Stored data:
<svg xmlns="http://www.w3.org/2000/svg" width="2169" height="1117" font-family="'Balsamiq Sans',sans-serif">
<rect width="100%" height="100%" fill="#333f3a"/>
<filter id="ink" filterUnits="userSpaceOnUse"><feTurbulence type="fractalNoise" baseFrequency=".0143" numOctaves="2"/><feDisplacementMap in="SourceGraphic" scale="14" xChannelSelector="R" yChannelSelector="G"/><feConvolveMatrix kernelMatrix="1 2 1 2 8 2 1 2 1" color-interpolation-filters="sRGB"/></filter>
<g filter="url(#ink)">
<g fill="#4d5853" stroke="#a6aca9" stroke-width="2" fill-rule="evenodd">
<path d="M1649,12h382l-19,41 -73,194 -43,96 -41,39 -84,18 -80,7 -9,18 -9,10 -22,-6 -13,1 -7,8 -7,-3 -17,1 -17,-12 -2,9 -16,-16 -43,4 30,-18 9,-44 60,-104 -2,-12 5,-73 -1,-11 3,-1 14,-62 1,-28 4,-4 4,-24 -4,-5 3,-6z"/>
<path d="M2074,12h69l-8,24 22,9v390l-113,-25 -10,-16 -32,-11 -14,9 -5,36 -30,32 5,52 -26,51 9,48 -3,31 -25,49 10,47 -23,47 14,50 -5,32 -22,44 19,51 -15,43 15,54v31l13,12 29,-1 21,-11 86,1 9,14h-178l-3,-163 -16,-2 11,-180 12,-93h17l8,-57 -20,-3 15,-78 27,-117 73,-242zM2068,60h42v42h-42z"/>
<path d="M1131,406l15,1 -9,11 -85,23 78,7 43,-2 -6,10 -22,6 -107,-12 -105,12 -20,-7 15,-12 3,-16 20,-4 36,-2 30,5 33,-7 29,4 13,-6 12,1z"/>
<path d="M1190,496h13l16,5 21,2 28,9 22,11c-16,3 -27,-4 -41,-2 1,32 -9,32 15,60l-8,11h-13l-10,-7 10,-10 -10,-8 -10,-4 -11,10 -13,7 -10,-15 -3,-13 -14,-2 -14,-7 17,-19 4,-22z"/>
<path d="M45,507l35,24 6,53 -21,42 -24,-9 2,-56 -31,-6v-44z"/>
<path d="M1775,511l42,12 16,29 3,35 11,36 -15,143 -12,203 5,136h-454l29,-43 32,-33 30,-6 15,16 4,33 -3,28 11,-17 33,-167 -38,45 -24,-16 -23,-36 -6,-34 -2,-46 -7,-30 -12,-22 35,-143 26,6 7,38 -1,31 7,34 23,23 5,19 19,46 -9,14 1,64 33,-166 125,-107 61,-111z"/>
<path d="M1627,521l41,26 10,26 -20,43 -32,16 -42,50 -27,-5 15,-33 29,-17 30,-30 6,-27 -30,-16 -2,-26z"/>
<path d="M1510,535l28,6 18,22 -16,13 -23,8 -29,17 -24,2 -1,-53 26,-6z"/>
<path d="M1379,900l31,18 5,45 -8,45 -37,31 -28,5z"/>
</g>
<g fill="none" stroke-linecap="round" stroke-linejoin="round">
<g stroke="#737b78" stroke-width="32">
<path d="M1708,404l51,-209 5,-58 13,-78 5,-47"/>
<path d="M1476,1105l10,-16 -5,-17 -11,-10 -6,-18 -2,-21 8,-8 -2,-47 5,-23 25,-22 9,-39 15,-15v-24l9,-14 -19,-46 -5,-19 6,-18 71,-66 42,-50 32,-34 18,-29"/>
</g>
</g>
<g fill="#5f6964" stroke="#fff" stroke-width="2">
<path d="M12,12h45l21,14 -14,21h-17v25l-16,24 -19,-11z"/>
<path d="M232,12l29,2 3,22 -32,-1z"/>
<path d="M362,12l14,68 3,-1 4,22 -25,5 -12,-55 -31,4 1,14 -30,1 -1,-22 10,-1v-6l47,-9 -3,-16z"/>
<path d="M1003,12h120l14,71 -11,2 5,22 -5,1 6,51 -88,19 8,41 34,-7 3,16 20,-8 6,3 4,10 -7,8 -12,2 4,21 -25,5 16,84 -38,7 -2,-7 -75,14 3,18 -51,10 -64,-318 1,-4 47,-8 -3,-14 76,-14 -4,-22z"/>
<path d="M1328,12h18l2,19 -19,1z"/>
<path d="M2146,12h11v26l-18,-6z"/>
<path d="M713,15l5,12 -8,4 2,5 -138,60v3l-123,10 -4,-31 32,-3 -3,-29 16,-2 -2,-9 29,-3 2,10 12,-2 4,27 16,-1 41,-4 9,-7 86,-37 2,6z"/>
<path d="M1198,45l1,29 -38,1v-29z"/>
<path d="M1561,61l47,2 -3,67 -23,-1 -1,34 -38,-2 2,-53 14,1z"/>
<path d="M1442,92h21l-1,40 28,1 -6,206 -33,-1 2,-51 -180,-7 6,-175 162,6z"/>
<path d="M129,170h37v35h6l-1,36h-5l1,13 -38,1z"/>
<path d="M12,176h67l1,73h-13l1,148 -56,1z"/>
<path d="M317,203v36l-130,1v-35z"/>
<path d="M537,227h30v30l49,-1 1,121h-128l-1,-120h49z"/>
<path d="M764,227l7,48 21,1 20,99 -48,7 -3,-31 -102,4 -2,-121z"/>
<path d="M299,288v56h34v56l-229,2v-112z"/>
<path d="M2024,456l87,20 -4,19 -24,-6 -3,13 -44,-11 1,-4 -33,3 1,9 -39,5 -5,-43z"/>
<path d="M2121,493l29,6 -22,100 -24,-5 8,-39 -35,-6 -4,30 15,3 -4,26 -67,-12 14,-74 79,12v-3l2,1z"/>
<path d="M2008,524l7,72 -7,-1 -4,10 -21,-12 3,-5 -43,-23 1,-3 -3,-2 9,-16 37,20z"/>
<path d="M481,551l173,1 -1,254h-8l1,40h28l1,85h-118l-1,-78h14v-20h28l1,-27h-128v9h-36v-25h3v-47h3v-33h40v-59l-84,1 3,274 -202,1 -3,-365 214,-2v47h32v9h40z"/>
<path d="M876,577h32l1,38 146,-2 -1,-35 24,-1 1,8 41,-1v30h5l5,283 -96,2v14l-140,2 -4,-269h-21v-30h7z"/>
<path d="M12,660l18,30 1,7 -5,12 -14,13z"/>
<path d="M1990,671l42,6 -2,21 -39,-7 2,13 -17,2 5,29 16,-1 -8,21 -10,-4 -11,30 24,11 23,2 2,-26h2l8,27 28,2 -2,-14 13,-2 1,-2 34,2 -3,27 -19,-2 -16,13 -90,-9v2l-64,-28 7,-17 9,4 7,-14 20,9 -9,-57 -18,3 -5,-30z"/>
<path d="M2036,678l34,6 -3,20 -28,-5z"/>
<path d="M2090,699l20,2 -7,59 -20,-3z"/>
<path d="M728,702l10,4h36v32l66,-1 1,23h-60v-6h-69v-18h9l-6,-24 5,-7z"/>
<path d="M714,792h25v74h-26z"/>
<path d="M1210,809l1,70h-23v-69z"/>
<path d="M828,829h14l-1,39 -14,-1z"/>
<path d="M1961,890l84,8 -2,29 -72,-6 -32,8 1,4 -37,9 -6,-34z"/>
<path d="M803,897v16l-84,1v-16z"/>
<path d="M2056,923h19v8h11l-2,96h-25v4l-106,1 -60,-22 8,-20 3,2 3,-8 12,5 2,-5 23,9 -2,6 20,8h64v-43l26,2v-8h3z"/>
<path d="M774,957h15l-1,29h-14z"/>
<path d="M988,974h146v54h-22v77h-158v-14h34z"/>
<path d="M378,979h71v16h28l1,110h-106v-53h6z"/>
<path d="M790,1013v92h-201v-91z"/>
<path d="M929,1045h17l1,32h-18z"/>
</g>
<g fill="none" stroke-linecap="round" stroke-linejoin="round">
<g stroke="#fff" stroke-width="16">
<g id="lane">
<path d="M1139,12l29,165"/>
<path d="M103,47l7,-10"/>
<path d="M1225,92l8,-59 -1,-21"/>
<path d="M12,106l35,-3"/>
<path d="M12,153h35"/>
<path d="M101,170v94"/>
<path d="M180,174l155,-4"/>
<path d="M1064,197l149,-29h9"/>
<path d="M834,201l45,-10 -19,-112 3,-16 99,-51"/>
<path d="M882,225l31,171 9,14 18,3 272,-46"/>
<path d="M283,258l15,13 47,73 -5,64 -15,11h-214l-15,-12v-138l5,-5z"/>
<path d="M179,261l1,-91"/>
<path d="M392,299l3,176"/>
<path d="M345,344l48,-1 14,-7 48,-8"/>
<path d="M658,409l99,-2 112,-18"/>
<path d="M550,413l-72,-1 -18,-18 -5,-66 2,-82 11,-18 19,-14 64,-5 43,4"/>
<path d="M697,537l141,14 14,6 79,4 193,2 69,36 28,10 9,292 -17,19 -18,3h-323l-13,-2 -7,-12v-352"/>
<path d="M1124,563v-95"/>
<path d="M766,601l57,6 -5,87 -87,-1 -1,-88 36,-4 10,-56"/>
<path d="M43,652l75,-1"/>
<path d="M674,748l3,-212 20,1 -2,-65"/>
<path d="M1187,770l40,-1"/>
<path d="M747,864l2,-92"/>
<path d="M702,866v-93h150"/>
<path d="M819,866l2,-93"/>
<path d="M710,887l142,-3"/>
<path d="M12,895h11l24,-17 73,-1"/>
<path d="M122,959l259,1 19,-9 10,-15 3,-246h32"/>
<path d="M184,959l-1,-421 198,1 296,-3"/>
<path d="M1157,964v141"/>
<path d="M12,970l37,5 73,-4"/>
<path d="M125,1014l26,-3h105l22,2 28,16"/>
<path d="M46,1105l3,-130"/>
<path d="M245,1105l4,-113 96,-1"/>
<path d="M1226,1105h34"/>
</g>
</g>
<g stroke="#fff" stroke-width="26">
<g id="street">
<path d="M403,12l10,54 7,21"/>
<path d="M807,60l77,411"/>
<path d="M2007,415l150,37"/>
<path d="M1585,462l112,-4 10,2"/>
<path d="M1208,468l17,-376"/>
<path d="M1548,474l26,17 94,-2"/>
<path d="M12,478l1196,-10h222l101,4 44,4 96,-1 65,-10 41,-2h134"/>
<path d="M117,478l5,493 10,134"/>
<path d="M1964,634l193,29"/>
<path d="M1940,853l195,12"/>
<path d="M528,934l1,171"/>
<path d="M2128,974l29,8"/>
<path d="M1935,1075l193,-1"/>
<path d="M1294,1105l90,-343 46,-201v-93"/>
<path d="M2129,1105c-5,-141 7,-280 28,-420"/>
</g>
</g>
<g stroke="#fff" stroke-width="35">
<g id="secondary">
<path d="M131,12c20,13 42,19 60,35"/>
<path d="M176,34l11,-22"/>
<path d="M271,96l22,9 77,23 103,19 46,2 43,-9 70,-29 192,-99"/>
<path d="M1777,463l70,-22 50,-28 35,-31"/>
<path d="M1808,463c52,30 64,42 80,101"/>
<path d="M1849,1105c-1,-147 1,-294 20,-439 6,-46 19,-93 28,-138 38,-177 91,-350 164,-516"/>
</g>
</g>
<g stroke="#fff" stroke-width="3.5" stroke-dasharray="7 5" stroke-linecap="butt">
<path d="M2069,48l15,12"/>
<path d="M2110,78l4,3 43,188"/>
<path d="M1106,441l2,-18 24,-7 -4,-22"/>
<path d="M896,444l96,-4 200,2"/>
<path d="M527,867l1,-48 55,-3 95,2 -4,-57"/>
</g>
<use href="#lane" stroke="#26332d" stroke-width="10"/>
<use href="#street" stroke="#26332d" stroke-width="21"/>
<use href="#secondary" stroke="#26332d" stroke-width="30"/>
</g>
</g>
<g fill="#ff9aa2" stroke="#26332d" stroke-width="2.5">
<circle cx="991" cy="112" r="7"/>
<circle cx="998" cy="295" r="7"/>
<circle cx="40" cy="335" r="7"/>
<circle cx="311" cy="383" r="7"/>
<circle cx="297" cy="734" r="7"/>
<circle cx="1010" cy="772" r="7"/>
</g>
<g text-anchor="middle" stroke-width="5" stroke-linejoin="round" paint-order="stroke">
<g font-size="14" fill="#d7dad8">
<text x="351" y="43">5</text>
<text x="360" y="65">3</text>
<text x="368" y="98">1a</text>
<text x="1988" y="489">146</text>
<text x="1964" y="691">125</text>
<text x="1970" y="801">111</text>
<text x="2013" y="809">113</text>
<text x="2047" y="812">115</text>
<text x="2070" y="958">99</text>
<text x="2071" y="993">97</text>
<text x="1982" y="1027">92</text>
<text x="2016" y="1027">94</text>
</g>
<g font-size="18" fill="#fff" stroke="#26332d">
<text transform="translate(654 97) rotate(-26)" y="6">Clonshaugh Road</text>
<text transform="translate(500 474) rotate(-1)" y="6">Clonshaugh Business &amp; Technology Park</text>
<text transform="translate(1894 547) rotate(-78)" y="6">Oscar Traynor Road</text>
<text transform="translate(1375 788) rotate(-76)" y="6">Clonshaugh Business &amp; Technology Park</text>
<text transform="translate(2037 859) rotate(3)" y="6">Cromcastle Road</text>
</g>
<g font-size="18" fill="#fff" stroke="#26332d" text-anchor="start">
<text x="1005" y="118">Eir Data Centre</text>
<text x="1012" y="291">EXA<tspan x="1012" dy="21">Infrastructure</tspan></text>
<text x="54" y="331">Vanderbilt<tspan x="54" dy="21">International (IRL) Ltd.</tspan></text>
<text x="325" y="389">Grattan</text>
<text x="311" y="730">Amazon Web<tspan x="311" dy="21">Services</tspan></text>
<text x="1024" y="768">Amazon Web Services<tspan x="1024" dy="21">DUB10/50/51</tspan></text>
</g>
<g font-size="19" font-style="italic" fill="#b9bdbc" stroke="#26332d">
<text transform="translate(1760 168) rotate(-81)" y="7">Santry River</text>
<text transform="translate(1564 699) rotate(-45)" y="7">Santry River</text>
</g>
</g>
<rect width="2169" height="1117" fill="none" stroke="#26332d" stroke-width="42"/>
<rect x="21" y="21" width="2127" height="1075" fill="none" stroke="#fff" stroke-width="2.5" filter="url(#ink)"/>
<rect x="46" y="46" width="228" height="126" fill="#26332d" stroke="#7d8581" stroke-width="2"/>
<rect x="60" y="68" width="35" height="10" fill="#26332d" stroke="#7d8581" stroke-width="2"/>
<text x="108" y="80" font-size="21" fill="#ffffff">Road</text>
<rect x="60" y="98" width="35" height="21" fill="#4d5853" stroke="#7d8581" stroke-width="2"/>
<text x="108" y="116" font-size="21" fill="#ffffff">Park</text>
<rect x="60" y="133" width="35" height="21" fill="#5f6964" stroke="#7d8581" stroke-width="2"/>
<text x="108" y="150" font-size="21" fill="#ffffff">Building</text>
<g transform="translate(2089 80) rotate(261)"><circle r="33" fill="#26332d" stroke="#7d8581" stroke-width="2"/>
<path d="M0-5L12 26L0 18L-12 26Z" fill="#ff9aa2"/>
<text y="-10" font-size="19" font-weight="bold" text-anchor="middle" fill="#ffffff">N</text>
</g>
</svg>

TO DO:
Go through the data and copy every line that includes "size".

TASK RESULT:
<g font-size="14" fill="#d7dad8">
<g font-size="18" fill="#fff" stroke="#26332d">
<g font-size="18" fill="#fff" stroke="#26332d" text-anchor="start">
<g font-size="19" font-style="italic" fill="#b9bdbc" stroke="#26332d">
<text x="108" y="80" font-size="21" fill="#ffffff">Road</text>
<text x="108" y="116" font-size="21" fill="#ffffff">Park</text>
<text x="108" y="150" font-size="21" fill="#ffffff">Building</text>
<text y="-10" font-size="19" font-weight="bold" text-anchor="middle" fill="#ffffff">N</text>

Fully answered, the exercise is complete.